Saturday, January 18, 2014

An information transfer framework analysis of the US economy, part 2

Since I updated the US model of the real world in part 1, I thought I would show what the counterfactual world would look like in three scenarios: no ARRA ("the $787 billion fiscal stimulus"), no QE (quantitative easing) as well as neither QE nor ARRA. This is partially in response to a back and forth on "monetary offset" in the comments on this Yglesias post. The key point is that one needs a model to extract counterfactuals; a graph of NGDP on its own shows nothing of the effect of monetary or fiscal policy.

First we'll look at the price level (or rather the change in the price level) due to ARRA and QE:


The ARRA had a small effect on the price level; QE -- a much larger effect. Next we'll look at the effect on NGDP:


Here we can see the effect of QE was about twice as big as the ARRA. Additionally, if we compare the "sticker price" of the ARRA (green curve) to the effect the ARRA on NGDP (blue curve), we get a "fiscal multiplier" of 1.25 (somewhat less than the 1.5 used to estimate the effect of the stimulus, but near the 1.3 estimated by the IMF, or between 0.9 and 1.7). However, if we look at the effect of the ARRA without the monetary stimulus (the difference between the purple and red curves) we get a multiplier of only 1.07. A failure of monetary policy would have reduced the multiplier by about 15%; that gives a us scale of how much monetary offset we might expect.

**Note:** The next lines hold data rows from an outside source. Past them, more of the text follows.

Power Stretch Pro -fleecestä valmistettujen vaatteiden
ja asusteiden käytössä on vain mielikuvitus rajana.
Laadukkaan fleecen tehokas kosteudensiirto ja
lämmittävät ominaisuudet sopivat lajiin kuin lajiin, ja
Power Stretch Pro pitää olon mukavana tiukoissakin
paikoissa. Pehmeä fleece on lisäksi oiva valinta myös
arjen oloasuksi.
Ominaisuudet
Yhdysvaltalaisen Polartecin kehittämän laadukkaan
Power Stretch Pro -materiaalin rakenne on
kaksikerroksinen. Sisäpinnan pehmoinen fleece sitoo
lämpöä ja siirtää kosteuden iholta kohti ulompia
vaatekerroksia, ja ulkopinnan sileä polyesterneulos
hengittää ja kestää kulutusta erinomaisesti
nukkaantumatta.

Next we look at the effect of the ARRA and QE on interest rates. In this case the effect is almost entirely monetary:


We can see a small deviation raising interest rates on the order of 20 basis points due to the ARRA (one could imagine this is the scale of "crowding out"), but monetary policy dominates the change.

In the final graph we look at the labor markets, in particular the unemployment rate (calculated by looking at the change in employment in the labor model P:NGDP→L from part 1):


One thing that immediately appears is how misguided claims that the fiscal stimulus "failed" based on the original estimates of the effect of the ARRA. Those estimates were predicated on a particular counterfactual world that was actually a much rosier picture than was even known at the time. Here we see that the size fo the effect of the ARRA was pretty much as predicted, reducing the unemployment rate from a peak of 13% to a peak of 10% (as opposed to reducing a peak of 9% to a peak of 7%).

And that's why model-based counterfactuals are important.